The Red Devils took the early lead through a controversial penalty. Mike Dean pointed to the spot when Chancel Mbemba, looking over his shoulder, realized Marouane Fellaini had created a bit of space to possibly head in a cross and reached backwards, flailing desperately. Fellaini’s header, as it frequently does, then found an opponent’s body rather than the back of the net. Dean adjudged it a deliberate handball despite one BT analyst–the one not named Glen–suggesting his arm was extended in the natural act of leaping and his back was to Fellaini, making it impossible for him to deliberately handle the ball.
Despite making the correct, if debatable, call, Dean wasn’t through with controversy. Not by a long shot. First, he denied Newcastle a clear first-half penalty. Then, after the break, awarded one to the Magpies, booking Chris Smalling in the bargain following a tussle in the box between the center back and Aleksandar Mitrović. While my favorite BT analyst this time heartlily supported Dean and attacked Smalling’s poor marking, it seems to me a player should forfeit any claim for a penalty when he has one hand on the back of a defender’s head and the other around his throat. As Don Henley sang in Victim of Love, “I could be wrong, but I’m not.”

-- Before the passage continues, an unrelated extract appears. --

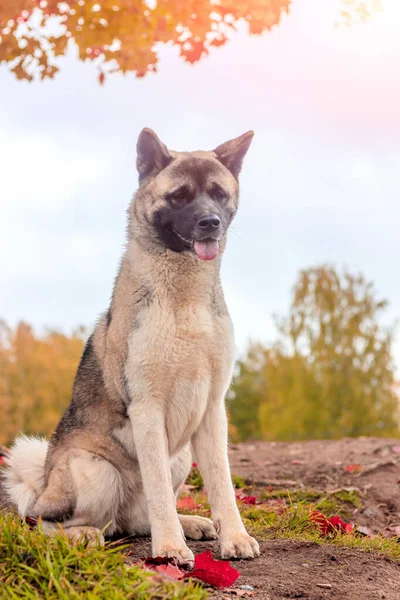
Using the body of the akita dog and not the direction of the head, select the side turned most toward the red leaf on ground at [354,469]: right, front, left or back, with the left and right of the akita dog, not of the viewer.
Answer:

On the whole, though, Dean’s gaffes cancelled each other out, and the Mancunians must bear the blame for dropping two points alone. They came into the match having allowed just seventeen goals in the league, second best in the Prem, one behind Tottenham and fronting Arsenal by the same margin. But, as they showed in their final Champions League match v Wolfsburg, Louis van Gaal’s charges cannot strike a balance between aggression and solid defending. For them, it’s one or the other.
A two-nil lead evaporated and so did a three-two advantage. As game as Toon proved on the night, the match could have been put away on several occasions.
Fellaini, without any interference this time, headed a beautiful cross directly into Tim Krul’s arms. As mentioned here and elsewhere, this is a disturbing trend from the Belgian chia pet. Someone really must explain the concept of scoring to him.
The current resident of Niche à Chien Van Gaal provided his side with a spark which quickly led to Wayne Rooney–likely upset at being shown up by the departed Lingard–scoring from the top of the eighteen after Newcastle failed to control a deflected shot. BT’s camera quickly focused on the visitor’s bench, where LvG could be seen gleefully writing in his notebook. Ladbrokes currently has “12/1/16–Rooney finally scores from run of play” at even money as the most likely entry. The goal occurred just as the game clock reached seventy-nine minutes, and as unlikely as Roo finding the target may have seemed to all, the gaffer surpassed him for playing against type, bounding from his seat to yell and gesticulate from the coach’s box five minutes later. Promising as the development may have been to masses of suffering Man United faithful, the act appears to have been performed to instruct his side to play keep-away in the corner with far too much time remaining. Hey, if the fans can call it a day early to beat traffic, why not the players?
What to think of the match? If you’re Steve McLaren, you’ve guaranteed yourself at least one more pay packet. If you’re Louis van Gaal, for whom that’s inexplicably been a non-issue, it’s further proof your side knows not who it is, who it was, nor who it can be. Worst of all for those who live and die with the red half of Manchester, if you’re David Moyes, you’re looking at the whole mess with a strange sense of closure.